**Document section**
╭──
When Ilich wrote his famous critique of institutional learning, he suggested an alternative structure of “educational webs which heighten the opportunity for each one to transform each moment of his living into one of learning, sharing, and caring.” After eleven years working in schools, I am less inclined to doubt his radical appraisal. So much of the good that happens in schools is essentially counter-institutional; acts and gestures that humanise and deinstitionalise in a context that is phenomenologically destructive to the fluid and reflective consciousness that is learning.
In the ‘disability’ sector, there is a push for independence emerging which finds expression in programs like ‘The Lab’ – a computer manipulation environment for children with Aspergers. It was originally set up as a skills, learning centre with the idea that the kids would take their new technological facility out into the workplace, enhancing their confidence. But something interesting happened, according to Project manager/co-founder Dale Linegar: “We thought giving them these skills [in using technology] might help make them more confident and think about IT careers. But we’ve found it kind of happens in reverse: the kids come in, and then because they make friends with other kids who also love technology, they go off and learn the skills by themselves.” So ‘The Lab’ is something perhaps close to what Ilich imagined; a sort of nodal sharing point or interactive zone within a learning web which spills over any physical spaces.
Ultimately, Ilich critiques the total paradigm of schools as the institutions of learning: “School appropriates the money, men, and good will available for education and in addition discourages other institutions from assuming educational tasks. Work, leisure, politics, city living, and even family life depend on schools for the habits and knowledge they presuppose, instead of becoming themselves the means of education.”
So what can a Waldorf school do? Can it ‘de-school’ itself and offer itself instead as a hub within a broader network of learners? Can we say to those many parents who resist the place on account of its been a ‘private’ insitution – that it’s such a model, free from the ideologies of mass schooling, that is truly progressive? As Ilich explains, “no country can be rich enough to afford a school system that meets the demands this same system creates simply by existing, because a successful school system schools parents and pupils to the supreme value of a larger school system, the cost of which increases disproportionately as higher grades are in demand and become scarce.” In the environment of the school itself – if it was to be a learning hub in the sense imagined, what would it look like and feel like as an institution? It would certainly be focused not on the inculcation of knowledge or narratives, but on the discourse and sharing of common purpose or creative constraint. So there would be no, ‘this main lesson is on botany’ – or anything so reductionist. We would say that we were returning to look at the proliferation of the weeds in the Thora valley and to document progress. Or we were composing a collection of poems of our landscape and our stories to share with people around the world as an offering of our habits and presence on the earth.
╰──
**Explore the material**
1 - In the essay on Ilich and schooling, why does Ilich say that no country can afford a school system that meets the demands it creates? Answer in one to three sentences.
2 - According to the essay on Ilich and schooling, who is the project manager and co-founder of 'The Lab'?

**Supplied data**
╭──
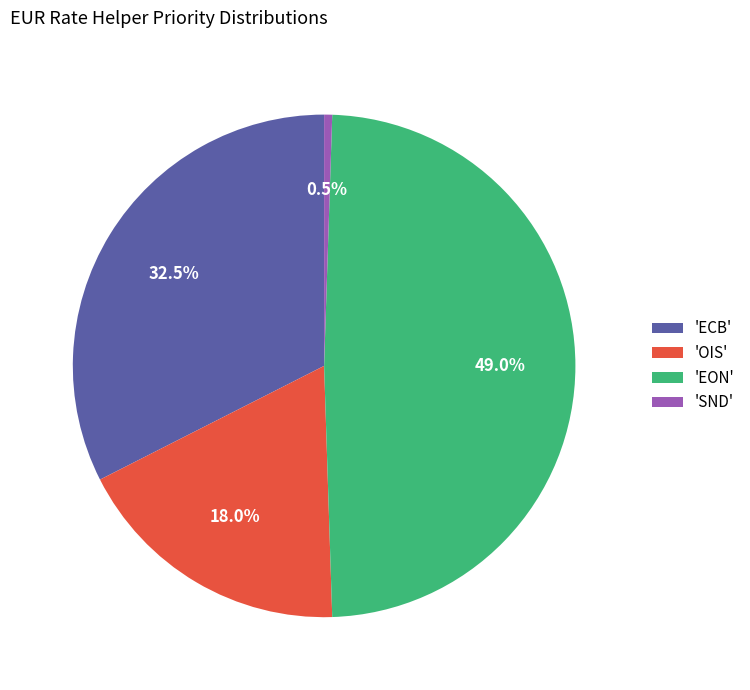

Is there any slice that represents more than half of the pie?

No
╰──
**Task-by-task answers**
1 - A successful school system teaches parents and pupils to place supreme value on a larger school system. The cost of that larger system rises disproportionately as higher grades become both more in demand and scarcer.

2 - Dale Linegar